**LIST OF TASKS:**
[1] According to the post on the Hue Remote API, whose access token does the proof of concept reuse?
[2] Continue the post on operating Hue through the Hue Remote API, starting right after its last sentence.

**SELECTED EXCERPT:**

Operating your Hue remotely using Hue Remote API – a working Proof of Concept

Introduction

To operate your Hue system on local network you can send REST based messages like described in the Philips hue API to your Hue bridge. However if you want to do this in your custom application over the internet you have a problem. No API, no official documentation about how to sent messages through the Hue Portal that forwards it to your Hue bridge.

This blog post will show how you can send messages to your Hue bridge over the internet (without using port forwards). In this proof of concept I reuse the access token of IFTTT. The code samples are in C#, however you could make the same REST calls using the language of your choice.

BTW: I assume you have an account on the Hue portal and that you registered your Hue bridge.

What others write about this topic

Just a few people have some information about this like:
http://blog.paulshi.me/technical/2013/11/27/Philips-Hue-Remote-API-Explained.html
Hacking Lightbulbs: Security Evaluation of the Philips Hue Personal Wireless Lighting System by Nitesh Dhanjani
http://stackoverflow.com/questions/19900657/how-to-connect-backend-service-with-philips-hue-bridge-remotely

I investigated some of the findings from above resources. The parts about the getting the access token is not working, it’s probably out of date because of changes to the Hue Portal. So if you don’t have an access token you cannot send commands to the Hue Portal.

Local REST Messages

Sending a REST based message to your local bridge is done by sending a http request in the following format.

URL http://<your bridge ip>/api/<username>/<some resource>
Method GET/PUT/POST/DELETE
Body JSON formatted data

To turn on light 1 you will send a message like:

URL /api/<username>/lights/1/state
Method PUT
Body {
“on”: true
}

Remote REST Message

Now it gets interesting. Sending a message to your bridge through the Hue Portal is a bit different. You should always use POST and send the request to the Hue portal. It should also include a valid access token. The body contains a clipmessage which contains a clipCommand that encapsulates the JSON command you normally sent to your bridge (in local network mode).

The format is as follows:

URL https://www.meethue.com/api/sendmessage?token=<AccessToken>
Method always POST
Body clipmessage=<JSON formatted clipCommand>

clipCommand==>
{
   “clipCommand” :
         {
            “url”: “api/0/<some resource>”,
            “method”: “GET/PUT/POST/DELETE”,
            “body”: JSON formatted data
         }
}
Header encoding: UFT-8
application/x-www-form-urlencoded

Note: the url in clipCommand uses ‘0’ what in a local scenario would be the username.

Below an example of a command that will turn on light 1.

URL https://www.meethue.com/api/sendmessage?token=<AccessToken>
Method POST
Body clipmessage=
{
    “clipCommand” :
         {
            “url”: “/api/0/lights/1/state”,
            “method”: “PUT”,
            “body”:
               { “on”: true }
         }
}

To retrieve the status of the Hue system you need to sent a message as follows:

URL https://www.meethue.com/api/getbridge?token=<AccessToken>
Method GET

The result will be a JSON string representing the current state of your Hue system.

**DATA EXTRACT:**
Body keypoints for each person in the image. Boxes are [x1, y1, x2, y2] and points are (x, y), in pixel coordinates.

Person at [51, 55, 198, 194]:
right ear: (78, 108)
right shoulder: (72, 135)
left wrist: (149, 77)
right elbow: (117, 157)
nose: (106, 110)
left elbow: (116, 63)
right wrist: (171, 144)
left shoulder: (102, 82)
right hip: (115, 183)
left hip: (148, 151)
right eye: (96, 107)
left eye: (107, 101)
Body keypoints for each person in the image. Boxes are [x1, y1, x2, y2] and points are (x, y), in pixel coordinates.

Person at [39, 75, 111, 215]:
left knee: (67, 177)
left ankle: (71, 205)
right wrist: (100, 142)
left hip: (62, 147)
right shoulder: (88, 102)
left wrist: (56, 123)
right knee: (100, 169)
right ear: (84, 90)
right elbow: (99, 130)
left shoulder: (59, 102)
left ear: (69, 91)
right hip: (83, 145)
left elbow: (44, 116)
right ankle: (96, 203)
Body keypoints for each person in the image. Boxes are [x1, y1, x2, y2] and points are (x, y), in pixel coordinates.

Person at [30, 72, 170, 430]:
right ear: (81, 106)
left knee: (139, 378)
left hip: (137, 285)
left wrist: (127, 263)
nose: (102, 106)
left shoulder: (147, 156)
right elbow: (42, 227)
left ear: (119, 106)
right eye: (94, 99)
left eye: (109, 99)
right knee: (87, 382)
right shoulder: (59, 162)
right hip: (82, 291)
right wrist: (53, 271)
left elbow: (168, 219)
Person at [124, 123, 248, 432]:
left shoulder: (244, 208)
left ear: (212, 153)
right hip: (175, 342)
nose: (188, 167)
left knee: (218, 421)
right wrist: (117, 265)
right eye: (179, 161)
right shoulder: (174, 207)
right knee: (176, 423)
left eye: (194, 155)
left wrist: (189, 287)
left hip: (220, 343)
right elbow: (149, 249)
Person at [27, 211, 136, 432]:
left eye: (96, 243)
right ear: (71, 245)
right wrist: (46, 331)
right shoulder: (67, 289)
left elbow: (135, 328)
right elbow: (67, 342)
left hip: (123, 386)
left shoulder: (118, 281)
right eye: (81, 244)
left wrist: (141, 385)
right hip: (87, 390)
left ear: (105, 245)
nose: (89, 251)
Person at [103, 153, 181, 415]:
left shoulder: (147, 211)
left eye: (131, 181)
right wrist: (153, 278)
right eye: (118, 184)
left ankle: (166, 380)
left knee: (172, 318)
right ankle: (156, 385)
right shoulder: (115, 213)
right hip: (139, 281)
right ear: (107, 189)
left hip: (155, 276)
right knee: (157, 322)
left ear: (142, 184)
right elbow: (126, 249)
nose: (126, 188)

**OUTPUTS IN ORDER:**
[1] It reuses the access token of IFTTT.

[2]
AccessToken

The biggest challenge in all this is to obtain a valid access token. In the next step I’m going to get the access token that IFTTT is using. But you could also use the access token of the official Philips Hue app.

Steps:

1- Go to IFTTT

2- Search for Channel ‘Philips Hue’

3- Activate Channel, this will bring you to the Hue Portal and log you in, and ask you to trust IFTTT. Click ‘Yes’. The Hue Portal will generate an access token and IFTTT will use that access token to send command to your Hue bridge.

4- When channel is activated logon to Hue Portal

5- Go to ‘Settings’

6- Click on ‘My Apps’ and you will see a list of apps you trusted for accessing your Hue bridge.

image

7- Copy the link of the ‘(De-activate)’ link. It will contain the access token. Here’s an example of my token: https://www.meethue.com/en-us/user/preferencesappsrevoke?tokenId=aaaaaaaaaaaaaaaaaaaaaaaaaaaaaaaaaaaaaaaaaaaaaaaaaaaaaaaaTT0%3D
The access token you should send in the remote message should be: “aaaaaaaaaaaaaaaaaaaaaaaaaaaaaaaaaaaaaaaaaaaaaaaaaaaaaaaaTT0=” (without the double quotes and make sure to URL encode the whole thing).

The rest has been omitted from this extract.